BEGIN
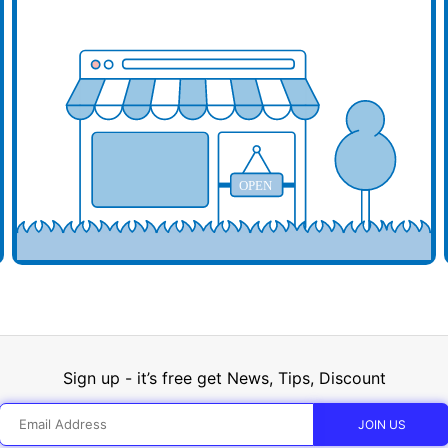
d your business here
Add y
OPEN
Sign up - it’s free get News, Tips, Discount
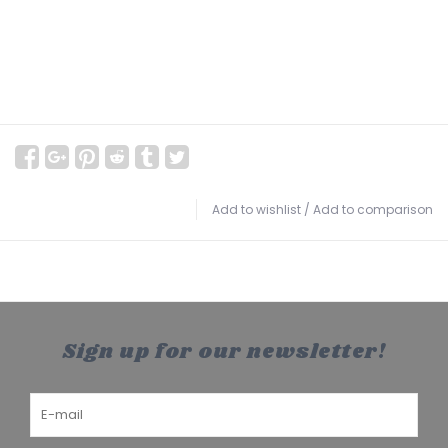
Add to wishlist
/
Add to comparison
Sign up for our newsletter!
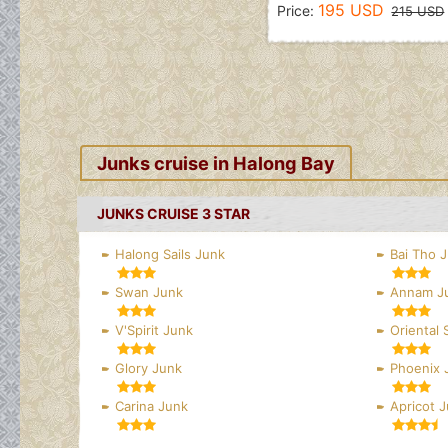
195 USD
Price:
215 USD
Junks cruise in Halong Bay
JUNKS CRUISE 3 STAR
Halong Sails Junk
Bai Tho 
Swan Junk
Annam J
V'Spirit Junk
Oriental 
Glory Junk
Phoenix 
Carina Junk
Apricot 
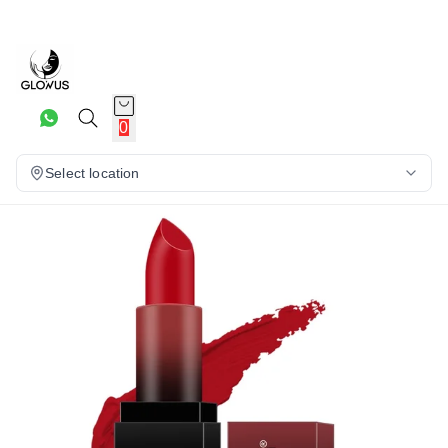
20%
0
Select location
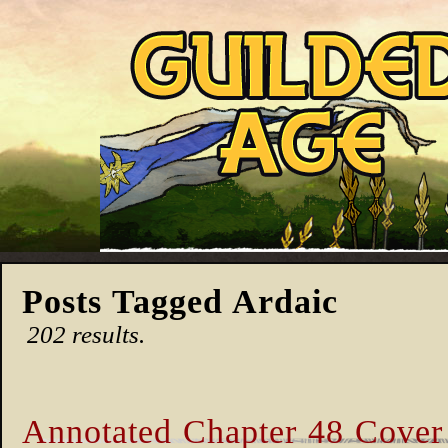
Posts Tagged Ardaic
202 results.
Annotated Chapter 48 Cover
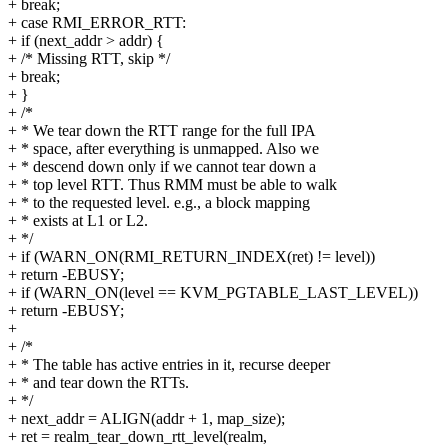
+ break;
+ case RMI_ERROR_RTT:
+ if (next_addr > addr) {
+ /* Missing RTT, skip */
+ break;
+ }
+ /*
+ * We tear down the RTT range for the full IPA
+ * space, after everything is unmapped. Also we
+ * descend down only if we cannot tear down a
+ * top level RTT. Thus RMM must be able to walk
+ * to the requested level. e.g., a block mapping
+ * exists at L1 or L2.
+ */
+ if (WARN_ON(RMI_RETURN_INDEX(ret) != level))
+ return -EBUSY;
+ if (WARN_ON(level == KVM_PGTABLE_LAST_LEVEL))
+ return -EBUSY;
+
+ /*
+ * The table has active entries in it, recurse deeper
+ * and tear down the RTTs.
+ */
+ next_addr = ALIGN(addr + 1, map_size);
+ ret = realm_tear_down_rtt_level(realm,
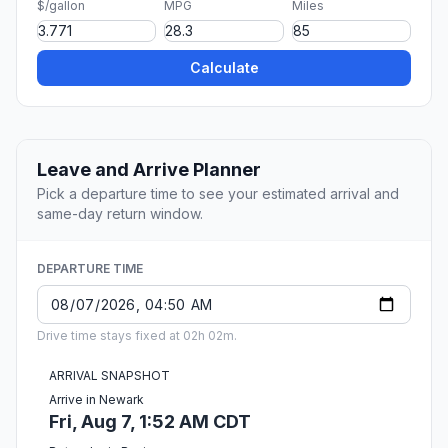
$/gallon
MPG
Miles
Calculate
Leave and Arrive Planner
Pick a departure time to see your estimated arrival and
same-day return window.
DEPARTURE TIME
Drive time stays fixed at 02h 02m.
ARRIVAL SNAPSHOT
Arrive in Newark
Fri, Aug 7, 1:52 AM CDT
END
WHAT YOU SHOULD DO - In the entries above, find each line that has the word "your". Copy it.

REPLY TO THE TASK -
d your business here
Pick a departure time to see your estimated arrival and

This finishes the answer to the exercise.